- _PROBLEM TO WORK ON_:
The expected answer is a bare count of the lines in the data below that contain "September".

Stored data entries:
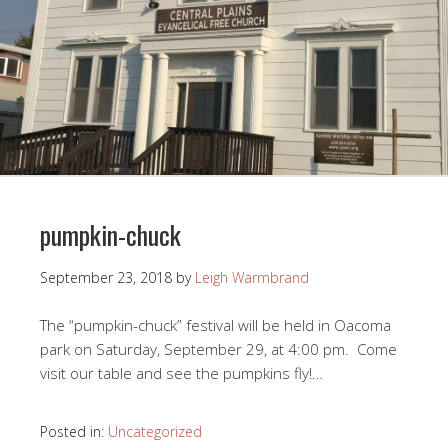
pumpkin-chuck
September 23, 2018
by
Leigh Warmbrand
The “pumpkin-chuck” festival will be held in Oacoma
park on Saturday, September 29, at 4:00 pm. Come
visit our table and see the pumpkins fly!…
Posted in:
Uncategorized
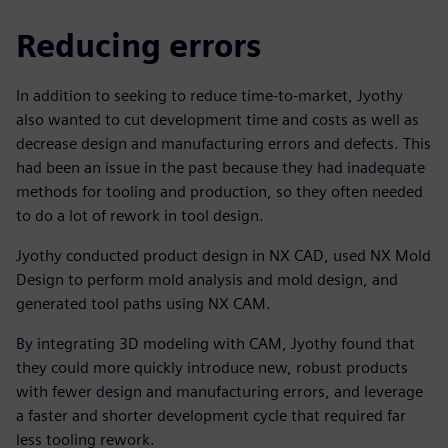
Reducing errors
In addition to seeking to reduce time-to-market, Jyothy
also wanted to cut development time and costs as well as
decrease design and manufacturing errors and defects. This
had been an issue in the past because they had inadequate
methods for tooling and production, so they often needed
to do a lot of rework in tool design.
Jyothy conducted product design in NX CAD, used NX Mold
Design to perform mold analysis and mold design, and
generated tool paths using NX CAM.
By integrating 3D modeling with CAM, Jyothy found that
they could more quickly introduce new, robust products
with fewer design and manufacturing errors, and leverage
a faster and shorter development cycle that required far
less tooling rework.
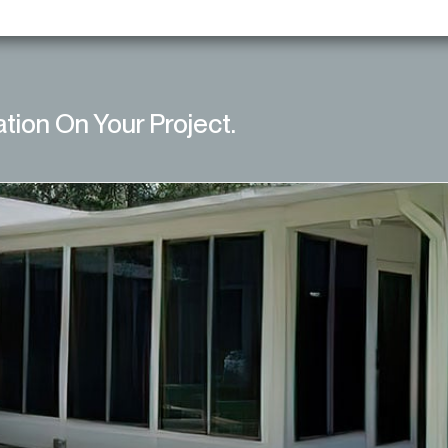
ation On Your Project.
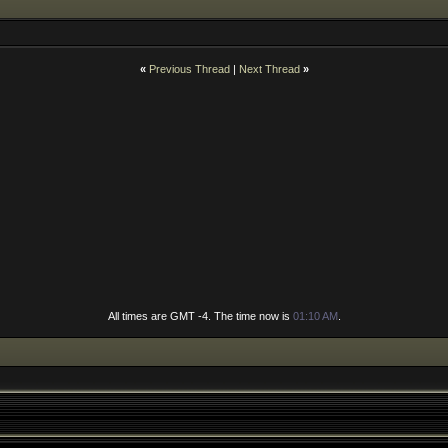
«
Previous Thread
|
Next Thread
»
All times are GMT -4. The time now is
01:10 AM
.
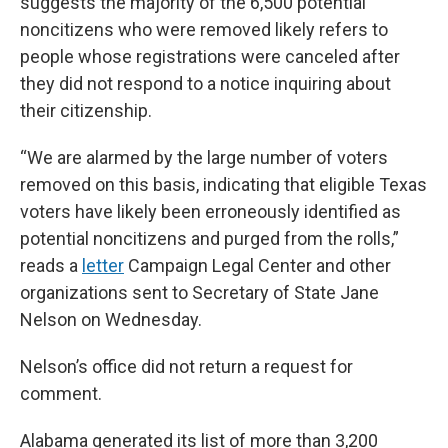
suggests the majority of the 6,500 potential
noncitizens who were removed likely refers to
people whose registrations were canceled after
they did not respond to a notice inquiring about
their citizenship.
“We are alarmed by the large number of voters
removed on this basis, indicating that eligible Texas
voters have likely been erroneously identified as
potential noncitizens and purged from the rolls,”
reads a
letter
Campaign Legal Center and other
organizations sent to Secretary of State Jane
Nelson on Wednesday.
Nelson’s office did not return a request for
comment.
Alabama generated its list of more than 3,200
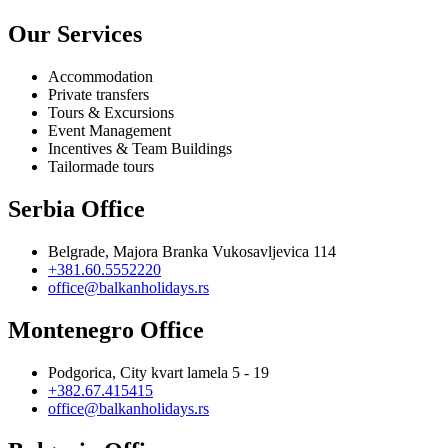
Our Services
Accommodation
Private transfers
Tours & Excursions
Event Management
Incentives & Team Buildings
Tailormade tours
Serbia Office
Belgrade, Majora Branka Vukosavljevica 114
+381.60.5552220
office@balkanholidays.rs
Montenegro Office
Podgorica, City kvart lamela 5 - 19
+382.67.415415
office@balkanholidays.rs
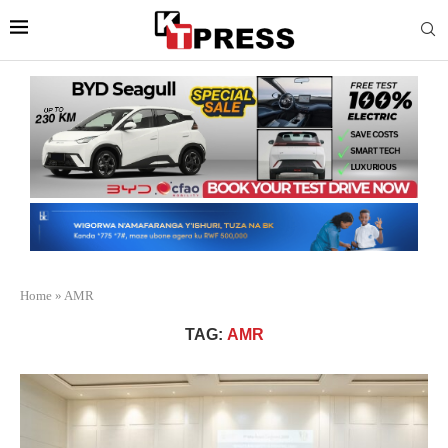
Home
»
AMR
TAG:
AMR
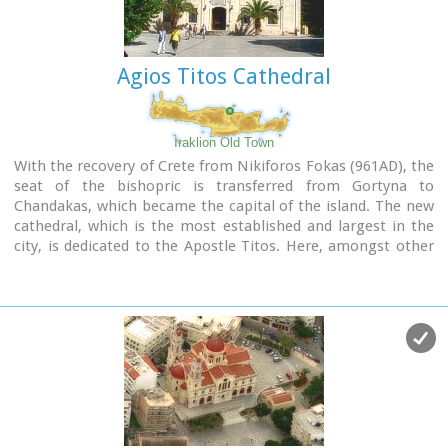
Agios Titos Cathedral
Iraklion Old Town
With the recovery of Crete from Nikiforos Fokas (961AD), the
seat of the bishopric is transferred from Gortyna to
Chandakas, which became the capital of the island. The new
cathedral, which is the most established and largest in the
city, is dedicated to the Apostle Titos. Here, amongst other
relics, there are gathered the Holy Skull of the Apostle and
the miracle working icon of Messopapaditissas.
Image Library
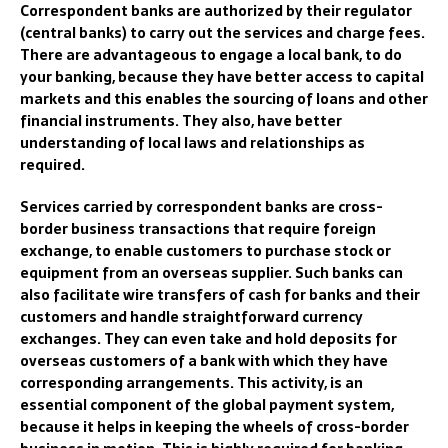
Correspondent banks are aut
horized by their
regulator
(central banks)
to carry out the
services and
charge fees.
There are
advantageous to engage a local bank
,
to do
your
banking
,
because they have b
etter access to capital
markets and this enables the
sourcing of loans and oth
er
financial
instruments. They
also
, have
better
underst
anding of local laws and
relationships as
required
.
Services carried
by correspondent banks are cross-
border business transactions that req
uire foreign
exchange, to enable
customer
s
to purchase stock or
equipment from an
overseas supplier. Such
banks can
also facilitate wire transfers of cash for banks and their
customers and handle straightforward currency
exchanges. They can even take and hold deposits for
overseas customers of a bank with which they have
corresponding arrangements.
This activity, i
s an
essential componen
t of the global payment system,
because it
help
s in
keep
ing
the wheels of cross-border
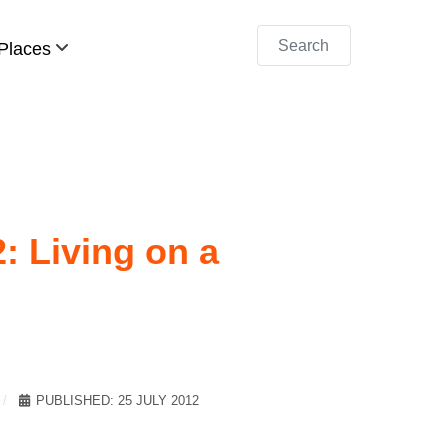
Search
Places
: Living on a
PUBLISHED: 25 JULY 2012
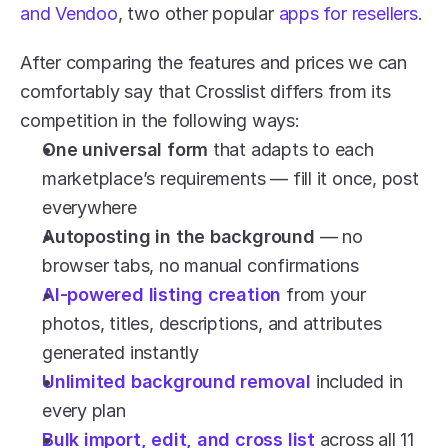
and Vendoo
, two other popular 
apps for resellers
.
After comparing the features and prices we can 
comfortably say that Crosslist differs from its 
competition in the following ways:
One universal form
 that adapts to each 
marketplace’s requirements — fill it once, post 
everywhere
Autoposting in the background
 — no 
browser tabs, no manual confirmations
AI-powered listing creation
 from your 
photos, titles, descriptions, and attributes 
generated instantly 
Unlimited background removal
 included in 
every plan 
Bulk import, edit, and cross list
 across all 11 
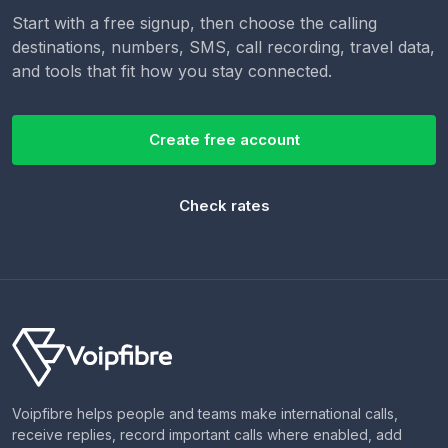
Start with a free signup, then choose the calling
destinations, numbers, SMS, call recording, travel data,
and tools that fit how you stay connected.
Create free account
Check rates
Voipfibre helps people and teams make international calls,
receive replies, record important calls where enabled, add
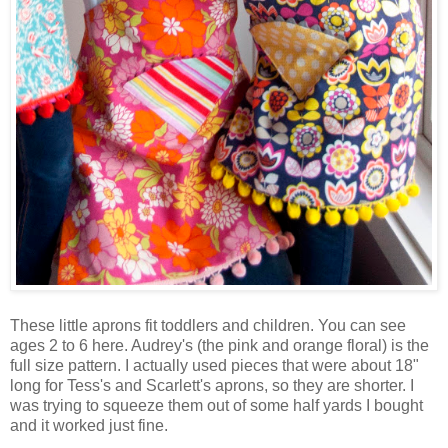
These little aprons fit toddlers and children. You can see
ages 2 to 6 here. Audrey's (the pink and orange floral) is the
full size pattern. I actually used pieces that were about 18"
long for Tess's and Scarlett's aprons, so they are shorter. I
was trying to squeeze them out of some half yards I bought
and it worked just fine.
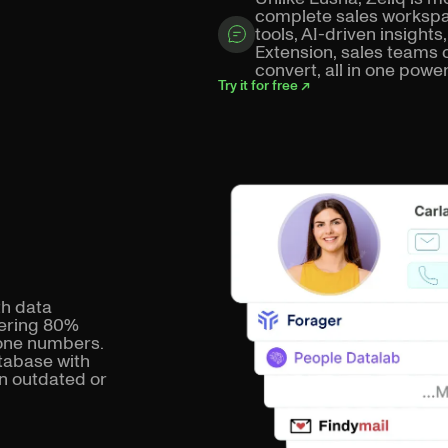
complete sales workspa
tools, AI-driven insigh
Extension, sales teams 
convert, all in one power
Try it for free ↗
th data
vering 80%
hone numbers.
atabase with
in outdated or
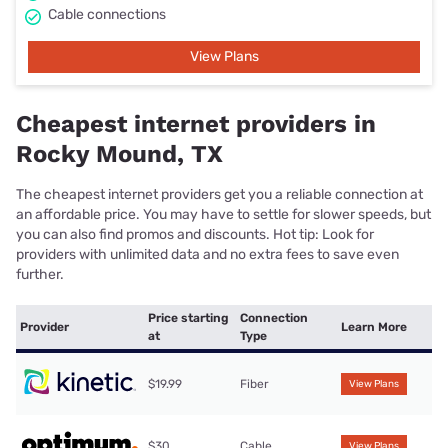
Cable connections
View Plans
Cheapest internet providers in
Rocky Mound, TX
The cheapest internet providers get you a reliable connection at
an affordable price. You may have to settle for slower speeds, but
you can also find promos and discounts. Hot tip: Look for
providers with unlimited data and no extra fees to save even
further.
Price starting
Connection
Provider
Learn More
at
Type
$19.99
Fiber
View Plans
$30
Cable
View Plans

- _OUTPUT OF THE TASK_:
2